Research Study Abstract

The association between the parental perception of the physical neighborhood environment and children’s location-specific physical activity

  • Published on June 19, 2015

Background: The relationship between children’s physical neighborhood environment and their physical activity, has been largely investigated. However in recent reviews, only a few significant and consistent direct associations between children’s physical neighborhood environment and their physical activity were found. This is possibly due to the fact that the location where children’s physical activity took place, is insufficiently specified. Therefore, this study aimed to investigate the association between parental perceived neighborhood characteristics and children’s physical activity in clearly defined environments.
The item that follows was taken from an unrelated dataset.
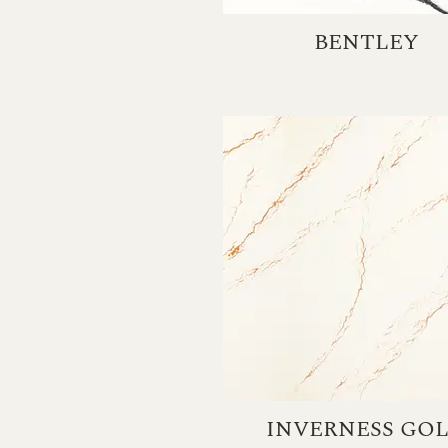
BENTLEY
INVERNESS GO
Methods: Children (9–12 years; n = 606) wore an ActiGraph accelerometer for 7 days. Parents completed the parental version of the Neighborhood Environmental Walkability Scale questionnaire and reported on children’s physical activity in specific locations: physical activity in nearby streets and on sidewalks, physical activity in public recreation spaces and physical activity in the garden. Multilevel logistic regression analyses were conducted in MLwiN 2.30.

Results: Children were more likely to be active in nearby streets and on sidewalks, if their parents perceived lower street connectivity (OR = 0.479; 95 % CI = 0.33 and 0.70), higher land use mix accessibility (OR = 1.704; 95 % CI = 1.25 and 2.33) and more crime safety (OR = 1.879; 95 % CI = 1.29 and 2.74). Children whose parents perceived higher presence of recreation facilities (OR = 1.618; CI = 1.23; 2.12) were more likely to be active in public recreation spaces. No environmental neighborhood variables were related to physical activity in the garden and overall moderate- to vigorous-intensity physical activity.

Conclusions: The parental perceived physical neighborhood environment relates differently to physical activity in different locations. In order to develop effective interventions, it seems promising to further investigate the association between location-specific physical activity and specific neighborhood environmental correlates.